Figure 1 shows the 1300 to 1750 cm-1 range which contains the carbonate formations. The three peaks shown correlate to two carbonate species: 1597 cm-1 correlates to the C=O stretch of bidentate carbonate, 1780 cm-1 correlates to the C=O stretch from bridged carbonate, and 1260 cm-1 correlates to the asymmetric stretch from bridged carbonate.  After 10 minutes of CO2 exposure the bridged carbonate reached a maximum while the bidentate carbonate concentration continued to increase. To establish the nature of the continued bidentate carbonate growth, the hydroxyl species associated to Mg(OH)2 are shown in Figure 2. The hydroxyl groups show continued decreasing through the 12-hour CO2 exposure confirming the sorbent captured CO2 throughout the 12-hour capture period. It is interesting to note that the rate of growth of the carbonate peaks does not correspond to the rate of disappearance of the hydroxyl groups. This could be the result of equilibrium where as the initial hydroxyl groups are consumed, new hydroxyl groups are formed. The new hydroxyl groups are formed from the hydrated gas and MgO that was not hydroxylized during the hydroxylation step. The new hydroxyl groups replace the consumed hydroxyl groups maintaining the surface concentration and equilibrium.

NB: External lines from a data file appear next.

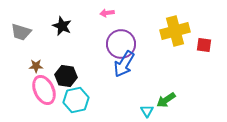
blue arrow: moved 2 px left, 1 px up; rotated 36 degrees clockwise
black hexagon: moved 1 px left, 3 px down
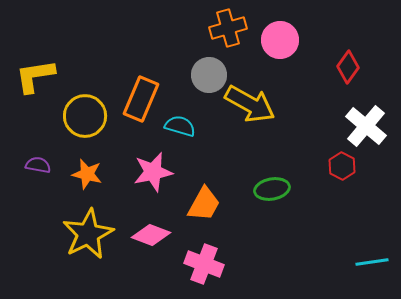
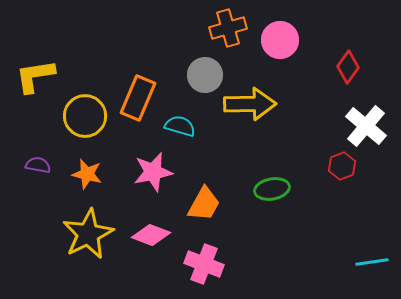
gray circle: moved 4 px left
orange rectangle: moved 3 px left, 1 px up
yellow arrow: rotated 30 degrees counterclockwise
red hexagon: rotated 12 degrees clockwise
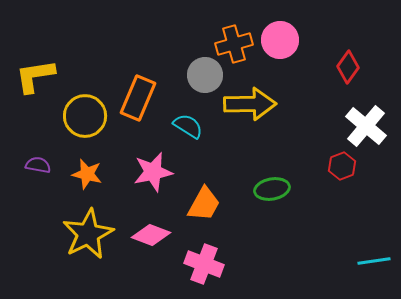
orange cross: moved 6 px right, 16 px down
cyan semicircle: moved 8 px right; rotated 16 degrees clockwise
cyan line: moved 2 px right, 1 px up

Figure 3 shows the MS profile of CO2 during a capture over Mg(OH)2 sorbent. The initial capture shows that nearly 90% of the CO2 was captured. After 15 minutes of CO2 exposure, the rate of CO2 capture decreased to about 15% of the CO2 flow. Comparing this profile to the IR data suggests the initial capture was the result of the formation of both bridged and bidentate carbonates. The lower rate of capture in the bench scale reactor may correlate to the formation of the bidentate formation. In addition, powders were used in FTIR while pellets were used in reactor tests. Diffusional resistance through the product layer and pores in the pellets may also contribute to the lower rates with increasing time.
This paper will discuss these results in greater detail and further investigation on how to promote the rate of formation of bidentate carbonate. Increasing the rate of formation of bidentate carbonate would effectively increase the usable capture capacity (e.g. capture capacity above 90%).

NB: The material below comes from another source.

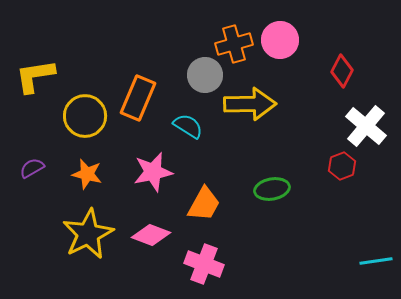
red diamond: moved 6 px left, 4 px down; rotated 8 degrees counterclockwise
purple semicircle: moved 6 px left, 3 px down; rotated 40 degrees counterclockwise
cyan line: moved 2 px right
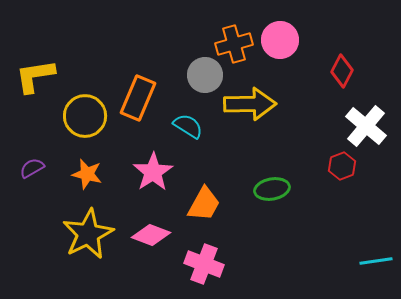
pink star: rotated 21 degrees counterclockwise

Two carbonate species formed during CO2 capture over Mg(OH)2 were identified using an FTIR. Bridged carbonate reached a maximum concentration after 10 minutes where as the bidentate carbonate intensity continued to increase. The paper is going to investigate the correlation between the rate of formation of bidentate carbonate and the slow secondary capture observed in the bench scale reactor. If a correlation exists, promoting the rate of formation of bidentate carbonate to shift this capacity to a useable capacity will also be discussed.

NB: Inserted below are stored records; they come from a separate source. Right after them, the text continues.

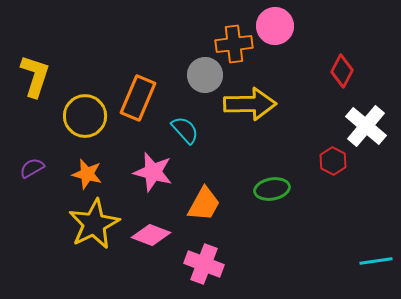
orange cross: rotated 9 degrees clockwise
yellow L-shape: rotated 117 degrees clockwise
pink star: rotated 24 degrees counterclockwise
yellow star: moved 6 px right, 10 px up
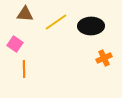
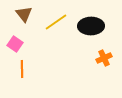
brown triangle: moved 1 px left; rotated 48 degrees clockwise
orange line: moved 2 px left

1.Siriwardane, Ranjani V. and Robert W. Stevens Jr., Novel Regenerable Magnesium Hydroxide Sorbents for CO2 Capture at Warm Gas Temperatures. Ind. Eng. Chem. Res., 2009. 48: p. 2135-2141.
2.Siriwardane, R. V., Regenerable Sorbents for CO2 Capture From Moderate and High Temperature Gas Streams. 2008, The United States of America as represented by the United States Department of Energy.
3.Little, L. H., Infrared Spectra of Adsorbed Species. 1966, New York: Academic Press Inc.